**TASK GOAL**
Make an exact copy of the listing underneath, skipping each picture.

**RAW DATA**
»»

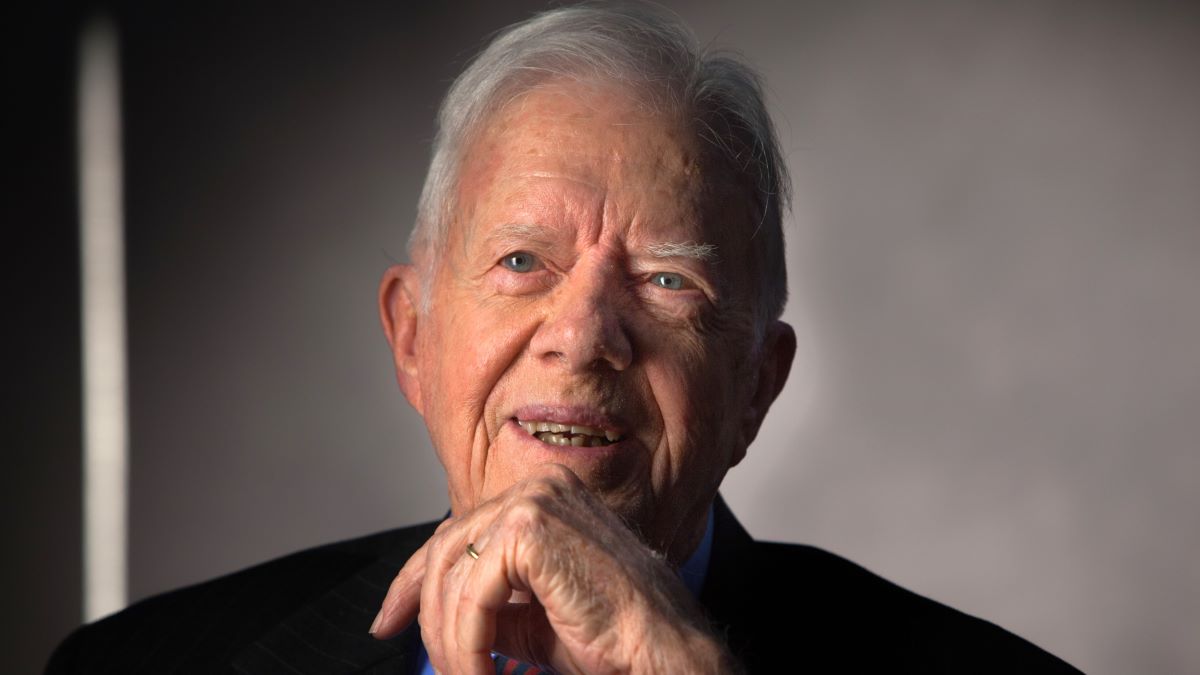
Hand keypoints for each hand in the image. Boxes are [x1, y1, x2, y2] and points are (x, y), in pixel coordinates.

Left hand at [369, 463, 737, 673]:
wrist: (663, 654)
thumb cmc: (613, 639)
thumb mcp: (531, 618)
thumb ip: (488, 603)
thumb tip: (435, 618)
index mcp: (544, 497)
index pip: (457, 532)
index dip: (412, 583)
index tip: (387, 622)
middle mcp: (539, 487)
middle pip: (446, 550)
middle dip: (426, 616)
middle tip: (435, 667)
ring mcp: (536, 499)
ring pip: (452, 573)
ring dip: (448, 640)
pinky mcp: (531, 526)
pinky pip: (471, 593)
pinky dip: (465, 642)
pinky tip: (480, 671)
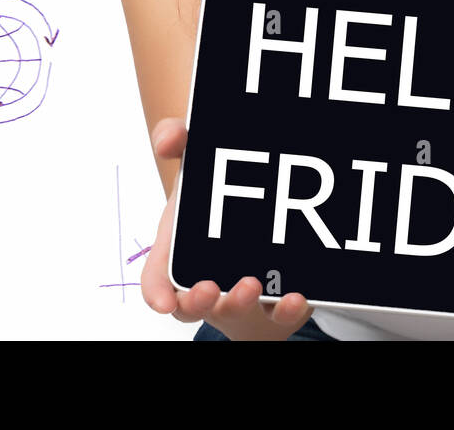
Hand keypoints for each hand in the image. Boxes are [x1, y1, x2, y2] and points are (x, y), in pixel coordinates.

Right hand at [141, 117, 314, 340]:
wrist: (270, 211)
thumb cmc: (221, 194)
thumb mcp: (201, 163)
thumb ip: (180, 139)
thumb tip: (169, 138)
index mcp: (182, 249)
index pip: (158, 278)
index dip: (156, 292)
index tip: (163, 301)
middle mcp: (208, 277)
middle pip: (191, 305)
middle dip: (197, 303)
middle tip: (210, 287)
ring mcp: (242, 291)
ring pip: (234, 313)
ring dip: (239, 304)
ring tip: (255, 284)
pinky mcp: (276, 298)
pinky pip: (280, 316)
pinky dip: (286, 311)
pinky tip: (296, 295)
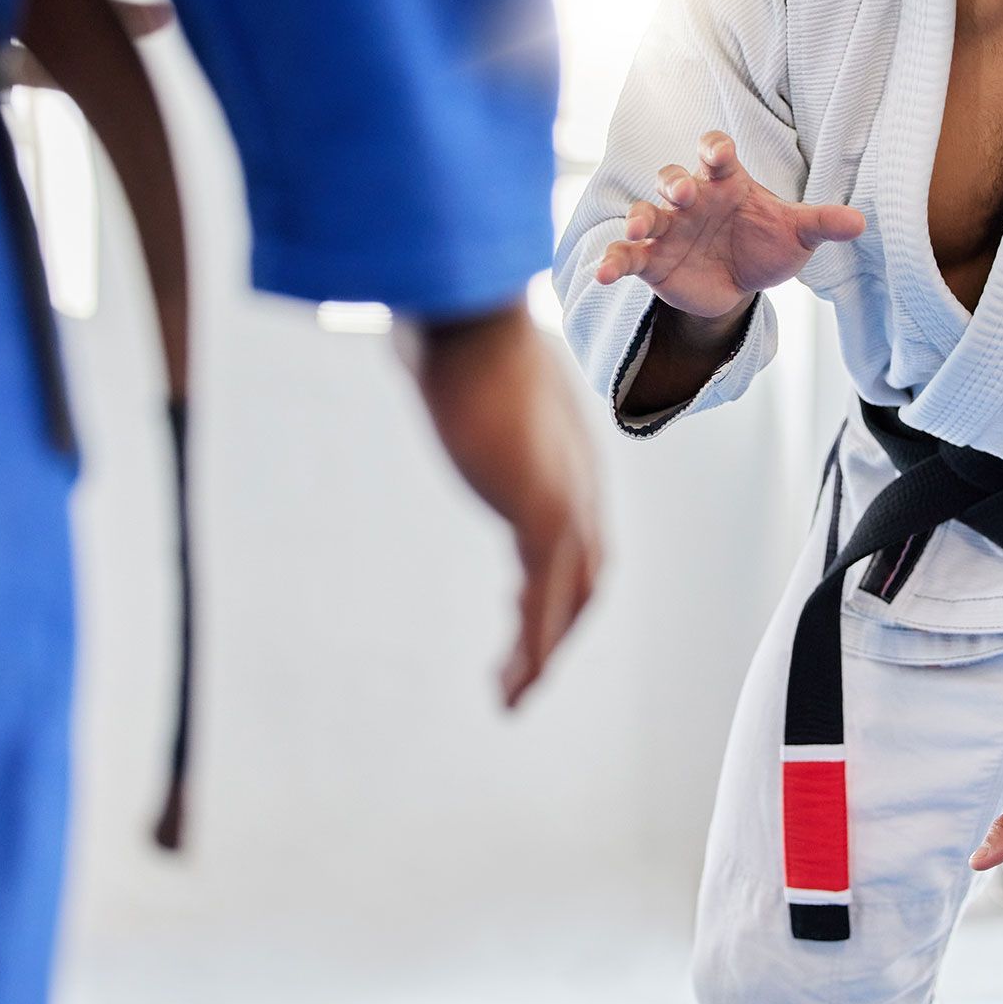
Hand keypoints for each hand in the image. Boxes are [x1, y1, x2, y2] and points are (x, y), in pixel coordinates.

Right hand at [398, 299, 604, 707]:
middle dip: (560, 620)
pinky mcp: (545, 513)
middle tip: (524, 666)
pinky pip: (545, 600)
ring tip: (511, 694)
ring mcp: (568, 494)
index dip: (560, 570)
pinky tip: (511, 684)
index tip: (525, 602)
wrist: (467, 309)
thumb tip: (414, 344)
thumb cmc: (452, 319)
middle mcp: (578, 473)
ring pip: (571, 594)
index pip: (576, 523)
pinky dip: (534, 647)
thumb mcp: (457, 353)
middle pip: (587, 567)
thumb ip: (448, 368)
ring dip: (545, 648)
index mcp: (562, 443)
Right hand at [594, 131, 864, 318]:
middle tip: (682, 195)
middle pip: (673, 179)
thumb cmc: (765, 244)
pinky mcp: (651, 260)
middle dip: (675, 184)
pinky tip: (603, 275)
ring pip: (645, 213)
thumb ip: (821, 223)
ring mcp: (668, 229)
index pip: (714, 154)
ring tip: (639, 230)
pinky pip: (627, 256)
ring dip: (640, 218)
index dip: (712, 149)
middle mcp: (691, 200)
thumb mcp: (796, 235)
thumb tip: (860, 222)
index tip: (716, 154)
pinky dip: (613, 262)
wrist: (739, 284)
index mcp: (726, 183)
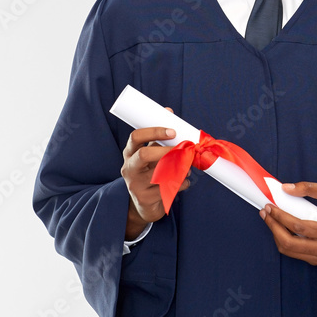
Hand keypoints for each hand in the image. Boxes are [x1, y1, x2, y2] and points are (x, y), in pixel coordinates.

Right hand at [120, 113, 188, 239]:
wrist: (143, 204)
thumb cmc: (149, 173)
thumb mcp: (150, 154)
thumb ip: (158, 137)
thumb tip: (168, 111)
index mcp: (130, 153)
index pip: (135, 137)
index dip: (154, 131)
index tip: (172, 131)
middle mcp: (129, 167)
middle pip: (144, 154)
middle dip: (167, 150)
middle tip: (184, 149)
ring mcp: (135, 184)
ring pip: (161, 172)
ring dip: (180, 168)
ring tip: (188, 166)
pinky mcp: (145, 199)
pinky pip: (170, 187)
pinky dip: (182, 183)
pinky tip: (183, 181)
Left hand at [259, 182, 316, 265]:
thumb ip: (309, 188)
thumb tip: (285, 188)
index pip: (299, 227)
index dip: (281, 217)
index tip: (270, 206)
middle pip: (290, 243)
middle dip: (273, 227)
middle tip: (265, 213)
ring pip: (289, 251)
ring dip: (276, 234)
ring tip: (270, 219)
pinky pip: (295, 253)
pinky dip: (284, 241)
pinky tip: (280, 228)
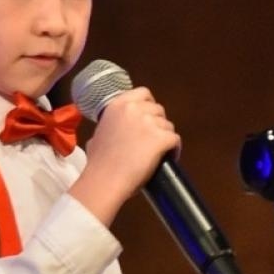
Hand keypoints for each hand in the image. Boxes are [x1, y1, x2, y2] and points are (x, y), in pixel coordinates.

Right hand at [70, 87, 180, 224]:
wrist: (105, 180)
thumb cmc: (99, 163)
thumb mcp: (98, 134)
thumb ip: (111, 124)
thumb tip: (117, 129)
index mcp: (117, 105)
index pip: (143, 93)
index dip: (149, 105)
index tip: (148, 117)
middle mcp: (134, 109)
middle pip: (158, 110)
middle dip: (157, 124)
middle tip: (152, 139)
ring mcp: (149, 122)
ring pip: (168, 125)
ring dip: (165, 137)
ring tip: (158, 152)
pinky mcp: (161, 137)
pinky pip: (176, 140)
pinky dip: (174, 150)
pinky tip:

««

**YOUR SOLUTION**
Hand keypoints for each hand in the image. Boxes are [x1, y1, x2, y2] and points are (x, y), in pixel coordinates.

Left hand at [369, 463, 737, 673]:
wrist: (663, 654)
thumb cmc: (613, 639)
thumb mcp: (531, 618)
thumb ip: (488, 603)
thumb tip: (435, 618)
index mcp: (544, 497)
index pip: (457, 532)
index dip: (412, 583)
index tip: (387, 622)
middle mcp: (539, 487)
middle pip: (446, 550)
middle dip: (426, 616)
middle tip: (435, 667)
ring mcp: (536, 499)
ring pip: (452, 573)
ring dip: (448, 640)
pinky mcp: (531, 526)
pinky pip: (471, 593)
pinky dip: (465, 642)
pinky tip: (480, 671)
Hand keypoints for each hand in the image. Boxes are [x1, y1, x2, y2] and points are (x, y), in pixel coordinates.

Right hand at [141, 117, 314, 340]:
wrist: (270, 211)
thumb cmc: (221, 194)
thumb mcp: (201, 163)
thumb ip: (180, 139)
thumb tip: (169, 138)
index mcp: (182, 249)
index pip: (158, 278)
index dip: (156, 292)
index tip: (163, 301)
middle mcp: (208, 277)
middle pip: (191, 305)
middle dip: (197, 303)
middle tip: (210, 287)
ring mcp: (242, 291)
ring pip: (234, 313)
ring dip: (239, 304)
ring tip: (255, 284)
pinky mcp: (276, 298)
pinky pip: (280, 316)
pinky dip: (286, 311)
pinky tip: (296, 295)
Hand keypoints for each hand in the image. Boxes are [x1, y1, x2, y2] and points are (x, y), in pixel coordinates.

Right hand at [398, 299, 604, 707]:
middle dip: (560, 620)
pinky mcp: (545, 513)
middle tip: (524, 666)
pinky pip: (545, 600)
ring tip: (511, 694)
ring mcp: (568, 494)
index dip: (560, 570)
pinky tip: (511, 684)
index tip: (525, 602)
wrist: (467, 309)
thumb tip: (414, 344)
thumb cmc: (452, 319)
middle mcp: (578, 473)
ring pip: (571, 594)
index pip: (576, 523)
pinky dip: (534, 647)
thumb mcp: (457, 353)
middle pip: (587, 567)
thumb ip: (448, 368)
ring dip: (545, 648)
index mcp: (562, 443)
Right hand at [594, 131, 864, 318]:
middle tip: (682, 195)
middle pip: (673, 179)
thumb cmc: (765, 244)
pinky mcp: (651, 260)
middle dip: (675, 184)
pinky tip: (603, 275)
ring pip: (645, 213)
thumb ip: (821, 223)
ring mcp: (668, 229)
index pip: (714, 154)
ring tip: (639, 230)
pinky pip: (627, 256)
ring dip: (640, 218)
index dip: (712, 149)
middle mcp: (691, 200)
thumb mcp: (796, 235)
thumb tip: (860, 222)
index tip: (716, 154)
pinky dip: (613, 262)
wrist: (739, 284)
index mcp: (726, 183)
Hand keypoints for each hand in the image. Boxes are [x1, y1, x2, y2] and points are (x, y), in pixel coordinates.

Right hand at [120, 113, 188, 239]:
wrist: (143, 204)
thumb cmc: (149, 173)
thumb mcp: (150, 154)
thumb ip: (158, 137)
thumb tip: (168, 111)
index mcp: (130, 153)
index pip: (135, 137)
index dip: (154, 131)
index tip: (172, 131)
middle mcp: (129, 167)
middle pip: (144, 154)
middle dip: (167, 150)
middle tip: (184, 149)
ring mcp: (135, 184)
ring pip: (161, 172)
ring dip: (180, 168)
ring tip: (188, 166)
pinky mcp: (145, 199)
pinky pip: (170, 187)
pinky dip: (182, 183)
pinky tip: (183, 181)
Left hand at [259, 182, 316, 265]:
thumb ip: (309, 188)
thumb tip: (285, 188)
index pip: (299, 227)
index dip: (281, 217)
index tip: (270, 206)
middle pip: (290, 243)
middle dip: (273, 227)
middle tip: (265, 213)
ring pip: (289, 251)
ring dip: (276, 234)
ring tip: (270, 219)
pinky pip: (295, 253)
pinky dip: (284, 241)
pinky tip: (280, 228)
Hand keypoints for each hand in the image. Boxes are [x1, y1, x2, y2] and points are (x, y), in pixel coordinates.

Right hand at [70, 87, 180, 224]:
wrist: (105, 180)
thumb cmc: (99, 163)
thumb mcp: (98, 134)
thumb ip: (111, 124)
thumb tip: (117, 129)
index mcp: (117, 105)
index pip: (143, 93)
index dip: (149, 105)
index tip: (148, 117)
middle mcp: (134, 109)
middle pip: (158, 110)
middle dip: (157, 124)
middle tip: (152, 139)
ring mcp: (149, 122)
ring pip: (168, 125)
ring dip: (165, 137)
ring tip: (158, 152)
pinky mcp: (161, 137)
pinky pip: (176, 140)
pinky dip: (174, 150)
pinky tip:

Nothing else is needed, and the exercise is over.